Sarah jammed her hands together to make one huge fist. "Well, I wish you would've told me that. It must be nice to have rich friends who can just loan you bougie money at the drop of a hat. I sure as heck don't have any friends who could do that."
It had been a long time since Blaze had thought of money in terms of scarcity. "Was that tarot reading a private video like a DM, or did you announce yourself on social media?"
Sarah sighed heavily, and her shoulders dropped with defeat. Blaze dreaded her answer.
She said, "It was a live reading that anyone could watch. I did one lady's cards for money and then a general reading to gauge the temperature of the spirit realm, which is like a weather forecast for the future. So many people needed to hear that the cards are favorable, and everything will be okay."
"And were the cards ‘favorable?'" he asked, wishing like hell she hadn't gone online.
Sarah squinted her eyes at him. "I sure as heck said they were, and a whole lot of people have a tighter grip on their lives now. We have a community, you know. I started being Madam Belova after my parents died, and they got me through that time, financially and emotionally.
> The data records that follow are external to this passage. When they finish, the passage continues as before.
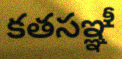
కతసఞ్ఞీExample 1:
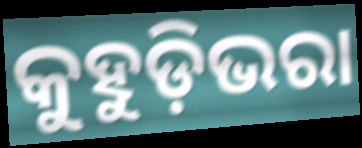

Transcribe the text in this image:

କୁହୁଡ଼ିଭରା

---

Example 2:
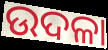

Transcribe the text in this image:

ଉଦଳା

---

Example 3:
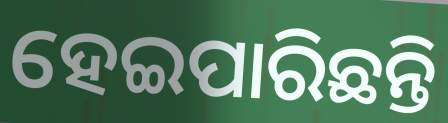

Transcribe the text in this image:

ହେଇପାରିଛନ୍ତି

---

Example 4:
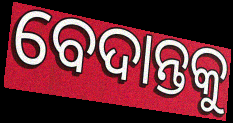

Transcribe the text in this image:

ବେଦାନ୍ତକୁ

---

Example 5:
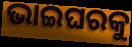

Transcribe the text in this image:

There are a lot of desperate people out there, just like I was. It's important to give them encouragement and hope."
Blaze rested his head on the wall behind him. "So your aunt knows where we are."
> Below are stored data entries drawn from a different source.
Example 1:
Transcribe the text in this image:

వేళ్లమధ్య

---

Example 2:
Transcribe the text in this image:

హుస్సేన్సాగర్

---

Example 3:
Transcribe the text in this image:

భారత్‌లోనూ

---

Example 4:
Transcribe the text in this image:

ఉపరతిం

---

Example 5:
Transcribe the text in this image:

"Well, she might not. I never have my location services on when I'm on social media, especially on livestreams."
"She'll recognize your studio from last time."
"When you tricked her into the Zoom call and attacked me?"
That was close to bratting, but Blaze wasn't going to follow the distraction. "Yes, Sarah. That time. And because she saw your robes and your studio on that call, she'll know they're the same this time. She'll know you're here at your farm."
"Maybe not. And besides, livestreams aren't recorded and posted. Once they're done, they're gone. And it's midnight in New York. She's probably asleep and missed it."
Blaze had no faith that Mary Varvara Bell would somehow miss that one of the people she was hunting had been livestreaming online. "Maybe so, but the odds are that this farm is now ground zero for the White Russians. We need to leave. Pack your bags."
"No."
Her quiet refusal didn't sound like bratting, but it did make Blaze want to run headfirst into the damn wall.